Un arrêt du 22 septembre 2011 de la Cour de cassation
Mérite un stop un peu plus long que d'habitude.
Il traite en effet de l'absence de responsabilité d'un avocat dans une situation où le pauvre malheureux ne pouvait pas faire l'impossible. La même Cour de cassation a d'ailleurs rendu plusieurs arrêts le même jour, dans le même sens, comme pour mettre un stop à la dérive si bien vu des autorités ordinales faisant régner la terreur dans leurs barreaux en imaginant sans arrêt des causes de faute professionnelle. Anes bâtés.

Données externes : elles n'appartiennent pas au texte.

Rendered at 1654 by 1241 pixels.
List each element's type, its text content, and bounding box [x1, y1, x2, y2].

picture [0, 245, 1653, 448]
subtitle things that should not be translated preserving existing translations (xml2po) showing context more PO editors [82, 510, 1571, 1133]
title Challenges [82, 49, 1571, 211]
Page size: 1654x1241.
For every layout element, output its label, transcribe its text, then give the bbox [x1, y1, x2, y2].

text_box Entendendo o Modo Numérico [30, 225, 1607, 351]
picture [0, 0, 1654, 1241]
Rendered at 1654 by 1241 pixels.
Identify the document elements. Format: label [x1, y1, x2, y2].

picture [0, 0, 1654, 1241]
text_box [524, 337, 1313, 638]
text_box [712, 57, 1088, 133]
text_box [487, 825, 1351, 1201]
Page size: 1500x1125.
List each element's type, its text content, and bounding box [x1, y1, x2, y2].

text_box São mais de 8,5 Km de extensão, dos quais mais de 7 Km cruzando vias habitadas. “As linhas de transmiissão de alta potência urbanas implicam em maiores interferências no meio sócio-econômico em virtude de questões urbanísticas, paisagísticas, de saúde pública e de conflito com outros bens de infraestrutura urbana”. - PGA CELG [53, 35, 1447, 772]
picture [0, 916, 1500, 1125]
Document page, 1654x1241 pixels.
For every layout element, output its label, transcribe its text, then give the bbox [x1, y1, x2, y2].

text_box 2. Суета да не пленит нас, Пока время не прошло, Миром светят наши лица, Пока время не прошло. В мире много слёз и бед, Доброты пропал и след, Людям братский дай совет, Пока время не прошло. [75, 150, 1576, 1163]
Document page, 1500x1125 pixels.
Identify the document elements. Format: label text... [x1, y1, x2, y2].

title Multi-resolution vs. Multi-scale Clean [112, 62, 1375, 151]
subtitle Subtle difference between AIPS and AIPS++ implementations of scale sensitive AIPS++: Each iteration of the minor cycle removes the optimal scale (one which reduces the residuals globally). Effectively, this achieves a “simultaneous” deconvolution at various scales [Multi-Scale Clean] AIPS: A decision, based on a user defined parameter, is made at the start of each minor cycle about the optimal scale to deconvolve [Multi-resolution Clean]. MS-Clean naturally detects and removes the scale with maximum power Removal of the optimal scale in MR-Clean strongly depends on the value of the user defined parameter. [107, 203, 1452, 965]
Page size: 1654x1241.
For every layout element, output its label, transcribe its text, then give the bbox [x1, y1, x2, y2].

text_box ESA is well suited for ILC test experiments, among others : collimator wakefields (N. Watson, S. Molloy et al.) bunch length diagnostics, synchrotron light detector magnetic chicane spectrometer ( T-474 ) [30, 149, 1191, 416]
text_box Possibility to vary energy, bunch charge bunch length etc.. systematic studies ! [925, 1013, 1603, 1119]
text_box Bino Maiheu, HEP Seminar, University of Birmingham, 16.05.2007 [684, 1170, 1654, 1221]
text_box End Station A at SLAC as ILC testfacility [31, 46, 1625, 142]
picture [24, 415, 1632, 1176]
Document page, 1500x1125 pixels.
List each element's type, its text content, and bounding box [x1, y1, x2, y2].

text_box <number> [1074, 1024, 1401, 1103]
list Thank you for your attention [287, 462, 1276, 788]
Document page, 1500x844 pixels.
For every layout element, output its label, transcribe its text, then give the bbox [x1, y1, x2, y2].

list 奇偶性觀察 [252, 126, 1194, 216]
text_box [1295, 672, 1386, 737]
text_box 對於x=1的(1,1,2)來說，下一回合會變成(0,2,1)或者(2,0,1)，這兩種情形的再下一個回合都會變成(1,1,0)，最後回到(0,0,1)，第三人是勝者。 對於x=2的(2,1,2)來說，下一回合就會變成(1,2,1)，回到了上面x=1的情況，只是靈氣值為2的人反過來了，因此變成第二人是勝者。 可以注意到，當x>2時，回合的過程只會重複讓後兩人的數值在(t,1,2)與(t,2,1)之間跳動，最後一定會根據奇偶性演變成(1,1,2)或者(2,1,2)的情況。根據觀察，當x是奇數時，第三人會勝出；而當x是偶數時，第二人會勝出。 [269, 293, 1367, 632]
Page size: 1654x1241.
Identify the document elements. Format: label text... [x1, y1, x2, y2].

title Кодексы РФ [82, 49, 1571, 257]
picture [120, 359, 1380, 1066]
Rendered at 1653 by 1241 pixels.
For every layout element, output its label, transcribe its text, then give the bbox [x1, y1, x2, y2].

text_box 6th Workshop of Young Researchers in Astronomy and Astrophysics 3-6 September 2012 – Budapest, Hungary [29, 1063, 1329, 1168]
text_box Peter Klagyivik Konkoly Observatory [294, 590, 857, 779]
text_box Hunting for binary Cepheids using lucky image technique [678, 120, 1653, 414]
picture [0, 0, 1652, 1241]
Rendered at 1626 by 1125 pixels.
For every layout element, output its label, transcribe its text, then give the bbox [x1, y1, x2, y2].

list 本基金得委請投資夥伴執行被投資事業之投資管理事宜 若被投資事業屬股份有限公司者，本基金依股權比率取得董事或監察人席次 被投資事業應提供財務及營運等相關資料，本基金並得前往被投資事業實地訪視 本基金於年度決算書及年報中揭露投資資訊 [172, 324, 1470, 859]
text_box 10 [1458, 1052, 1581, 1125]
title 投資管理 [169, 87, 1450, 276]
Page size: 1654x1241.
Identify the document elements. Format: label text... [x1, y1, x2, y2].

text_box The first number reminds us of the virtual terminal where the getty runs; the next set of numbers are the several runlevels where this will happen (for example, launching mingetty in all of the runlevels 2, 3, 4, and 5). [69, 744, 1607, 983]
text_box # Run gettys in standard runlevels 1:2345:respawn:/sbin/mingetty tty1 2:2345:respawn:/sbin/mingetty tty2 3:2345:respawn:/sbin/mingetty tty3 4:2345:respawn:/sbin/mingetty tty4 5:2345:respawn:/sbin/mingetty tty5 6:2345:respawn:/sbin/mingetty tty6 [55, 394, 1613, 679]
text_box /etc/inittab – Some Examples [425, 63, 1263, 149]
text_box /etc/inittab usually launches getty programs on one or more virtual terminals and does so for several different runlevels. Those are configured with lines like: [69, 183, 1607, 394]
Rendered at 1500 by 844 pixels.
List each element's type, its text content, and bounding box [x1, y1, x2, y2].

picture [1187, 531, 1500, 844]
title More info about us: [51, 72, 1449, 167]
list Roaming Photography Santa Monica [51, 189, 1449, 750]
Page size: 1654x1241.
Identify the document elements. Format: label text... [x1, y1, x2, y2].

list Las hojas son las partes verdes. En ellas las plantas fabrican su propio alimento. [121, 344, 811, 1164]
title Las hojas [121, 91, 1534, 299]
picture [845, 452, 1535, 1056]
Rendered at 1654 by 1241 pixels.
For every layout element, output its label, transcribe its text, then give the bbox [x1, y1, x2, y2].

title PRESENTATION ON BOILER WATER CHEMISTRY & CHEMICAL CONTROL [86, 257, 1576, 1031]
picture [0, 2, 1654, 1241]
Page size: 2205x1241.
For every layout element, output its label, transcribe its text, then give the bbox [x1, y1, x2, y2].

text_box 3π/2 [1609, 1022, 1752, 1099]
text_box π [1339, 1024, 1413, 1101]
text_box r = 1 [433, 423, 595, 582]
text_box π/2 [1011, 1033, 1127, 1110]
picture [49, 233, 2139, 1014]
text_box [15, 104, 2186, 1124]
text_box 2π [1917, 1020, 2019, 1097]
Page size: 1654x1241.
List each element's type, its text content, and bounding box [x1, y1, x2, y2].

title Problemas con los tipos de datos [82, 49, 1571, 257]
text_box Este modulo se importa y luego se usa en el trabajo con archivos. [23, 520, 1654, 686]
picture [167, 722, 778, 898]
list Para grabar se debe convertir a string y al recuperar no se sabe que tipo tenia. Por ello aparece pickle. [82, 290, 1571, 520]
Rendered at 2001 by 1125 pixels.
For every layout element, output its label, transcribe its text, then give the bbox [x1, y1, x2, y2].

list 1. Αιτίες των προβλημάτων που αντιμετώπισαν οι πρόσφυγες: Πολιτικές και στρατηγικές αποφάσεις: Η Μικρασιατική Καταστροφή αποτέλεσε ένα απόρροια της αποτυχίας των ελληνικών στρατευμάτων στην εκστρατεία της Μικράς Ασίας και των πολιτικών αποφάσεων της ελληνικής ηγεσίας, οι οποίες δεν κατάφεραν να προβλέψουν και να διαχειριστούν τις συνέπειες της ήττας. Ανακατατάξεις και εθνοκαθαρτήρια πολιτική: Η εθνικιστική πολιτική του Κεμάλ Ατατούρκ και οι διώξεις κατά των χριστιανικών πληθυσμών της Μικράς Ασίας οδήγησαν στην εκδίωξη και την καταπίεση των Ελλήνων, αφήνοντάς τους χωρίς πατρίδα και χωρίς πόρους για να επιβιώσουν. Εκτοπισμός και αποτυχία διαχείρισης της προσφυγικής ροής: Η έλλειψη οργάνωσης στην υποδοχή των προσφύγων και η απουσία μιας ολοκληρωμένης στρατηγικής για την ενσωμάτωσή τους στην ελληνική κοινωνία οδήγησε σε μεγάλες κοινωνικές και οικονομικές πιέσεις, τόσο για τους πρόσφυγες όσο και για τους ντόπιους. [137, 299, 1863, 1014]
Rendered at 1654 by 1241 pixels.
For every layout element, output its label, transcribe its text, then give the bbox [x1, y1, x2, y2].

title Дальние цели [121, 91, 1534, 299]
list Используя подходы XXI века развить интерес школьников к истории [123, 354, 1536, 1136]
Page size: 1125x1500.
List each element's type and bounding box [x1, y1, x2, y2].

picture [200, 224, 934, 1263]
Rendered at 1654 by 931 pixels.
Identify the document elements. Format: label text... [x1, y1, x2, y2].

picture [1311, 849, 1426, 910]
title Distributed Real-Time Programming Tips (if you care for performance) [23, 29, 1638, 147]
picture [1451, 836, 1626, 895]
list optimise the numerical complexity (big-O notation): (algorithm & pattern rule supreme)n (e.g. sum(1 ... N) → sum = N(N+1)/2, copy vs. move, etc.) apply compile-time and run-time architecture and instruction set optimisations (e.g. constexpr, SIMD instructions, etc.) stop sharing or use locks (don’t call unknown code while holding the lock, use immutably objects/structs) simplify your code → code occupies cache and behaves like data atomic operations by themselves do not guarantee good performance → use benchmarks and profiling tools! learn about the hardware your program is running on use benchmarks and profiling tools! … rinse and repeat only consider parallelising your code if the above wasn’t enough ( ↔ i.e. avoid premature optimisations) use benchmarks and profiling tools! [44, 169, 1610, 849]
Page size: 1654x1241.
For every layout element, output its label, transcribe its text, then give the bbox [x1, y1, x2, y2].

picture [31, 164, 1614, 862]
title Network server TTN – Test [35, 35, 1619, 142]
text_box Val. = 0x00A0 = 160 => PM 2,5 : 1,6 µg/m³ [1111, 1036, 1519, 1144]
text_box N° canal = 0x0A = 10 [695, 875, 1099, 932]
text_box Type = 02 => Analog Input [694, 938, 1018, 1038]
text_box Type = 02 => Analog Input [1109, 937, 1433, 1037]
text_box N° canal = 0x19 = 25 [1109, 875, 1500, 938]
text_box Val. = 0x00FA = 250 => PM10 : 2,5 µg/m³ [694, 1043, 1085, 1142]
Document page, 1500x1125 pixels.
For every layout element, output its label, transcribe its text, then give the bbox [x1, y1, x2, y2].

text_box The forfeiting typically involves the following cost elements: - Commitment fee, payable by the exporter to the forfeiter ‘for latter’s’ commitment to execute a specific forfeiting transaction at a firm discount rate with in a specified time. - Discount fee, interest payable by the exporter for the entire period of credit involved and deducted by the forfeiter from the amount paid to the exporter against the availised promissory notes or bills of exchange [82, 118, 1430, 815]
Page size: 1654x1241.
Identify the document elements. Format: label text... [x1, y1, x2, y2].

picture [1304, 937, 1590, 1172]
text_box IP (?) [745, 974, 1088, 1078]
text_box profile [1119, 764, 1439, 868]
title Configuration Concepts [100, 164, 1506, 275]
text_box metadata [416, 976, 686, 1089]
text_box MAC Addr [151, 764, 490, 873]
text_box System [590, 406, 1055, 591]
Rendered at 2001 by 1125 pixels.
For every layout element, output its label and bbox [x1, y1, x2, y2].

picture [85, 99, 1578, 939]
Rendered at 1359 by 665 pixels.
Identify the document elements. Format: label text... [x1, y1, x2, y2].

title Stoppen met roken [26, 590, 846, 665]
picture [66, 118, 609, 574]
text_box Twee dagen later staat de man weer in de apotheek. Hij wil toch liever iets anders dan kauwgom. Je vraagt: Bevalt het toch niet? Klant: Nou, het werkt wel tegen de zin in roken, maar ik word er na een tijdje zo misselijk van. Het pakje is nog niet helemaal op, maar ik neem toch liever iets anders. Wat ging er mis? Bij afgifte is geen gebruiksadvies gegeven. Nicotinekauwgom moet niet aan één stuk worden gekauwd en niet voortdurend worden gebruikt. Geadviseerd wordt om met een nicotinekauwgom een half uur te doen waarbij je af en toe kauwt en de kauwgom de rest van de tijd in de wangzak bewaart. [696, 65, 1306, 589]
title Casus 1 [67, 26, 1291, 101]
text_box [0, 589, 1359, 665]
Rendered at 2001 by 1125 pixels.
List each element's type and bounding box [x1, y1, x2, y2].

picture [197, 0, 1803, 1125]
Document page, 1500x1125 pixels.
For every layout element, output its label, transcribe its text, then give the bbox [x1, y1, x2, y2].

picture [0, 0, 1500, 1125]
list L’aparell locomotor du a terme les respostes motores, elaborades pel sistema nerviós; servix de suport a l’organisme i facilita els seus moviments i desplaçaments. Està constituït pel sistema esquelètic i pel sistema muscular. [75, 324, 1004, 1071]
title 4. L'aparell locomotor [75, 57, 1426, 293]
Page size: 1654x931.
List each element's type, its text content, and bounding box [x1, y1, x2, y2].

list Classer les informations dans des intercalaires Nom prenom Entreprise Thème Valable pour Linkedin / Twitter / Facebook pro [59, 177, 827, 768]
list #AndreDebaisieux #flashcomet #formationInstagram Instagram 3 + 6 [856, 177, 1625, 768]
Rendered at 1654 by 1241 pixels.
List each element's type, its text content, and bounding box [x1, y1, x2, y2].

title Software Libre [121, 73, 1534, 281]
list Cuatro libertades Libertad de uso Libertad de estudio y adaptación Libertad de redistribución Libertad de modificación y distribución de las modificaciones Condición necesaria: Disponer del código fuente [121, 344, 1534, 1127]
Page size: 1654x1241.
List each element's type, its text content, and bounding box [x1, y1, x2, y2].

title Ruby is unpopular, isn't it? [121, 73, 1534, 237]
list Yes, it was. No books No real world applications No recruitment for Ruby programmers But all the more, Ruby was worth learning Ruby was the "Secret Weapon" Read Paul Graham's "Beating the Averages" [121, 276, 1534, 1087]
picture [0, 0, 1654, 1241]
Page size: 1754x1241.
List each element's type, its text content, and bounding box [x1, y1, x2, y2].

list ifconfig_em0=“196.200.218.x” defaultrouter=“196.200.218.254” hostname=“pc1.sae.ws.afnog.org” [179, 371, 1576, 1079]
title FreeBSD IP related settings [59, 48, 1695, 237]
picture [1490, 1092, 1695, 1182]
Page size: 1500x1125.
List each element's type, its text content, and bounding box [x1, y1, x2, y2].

L'histoire était bien banale. Un avocat poursuivait pour des clients une S.C.I., mais en cours de route, la procédure collective de la susdite avait été étendue à chacun des associés. Alors, il n'avait pas déclaré la créance des clients. Parce qu'il ne le savait pas. Lesquels lui en faisaient reproche.
Et la Cour de cassation d'approuver la Cour d'appel qui a rejeté le recours et donc la faute alléguée de l'avocat en disant ceci :
Les associés de la S.C.I. n'ayant pas la qualité de commerçants et ne relevant donc pas de l'inscription au registre du commerce et des sociétés avaient fait l'objet de redressements judiciaire ouverts (par extension) plus d'un an après celui de la société civile, on ne pouvait exiger d'un avocat la surveillance de mesures de publicité susceptibles d'atteindre toute personne physique non commerçante.
Cette décision me permet de rappeler ici ce que j'ai déjà écrit il y a quelque temps déjà, à propos du vide juridique en matière d'extension ou celle rappelée ci-dessus.
Mais aussi en matière de sanctions disciplinaires prononcées contre des membres de professions susceptibles de faire l'objet de procédures collectives (médecins, avocats, huissiers, notaires, mandataires judiciaires, administrateurs judiciaires, experts comptables, je n'évoque plus les avoués).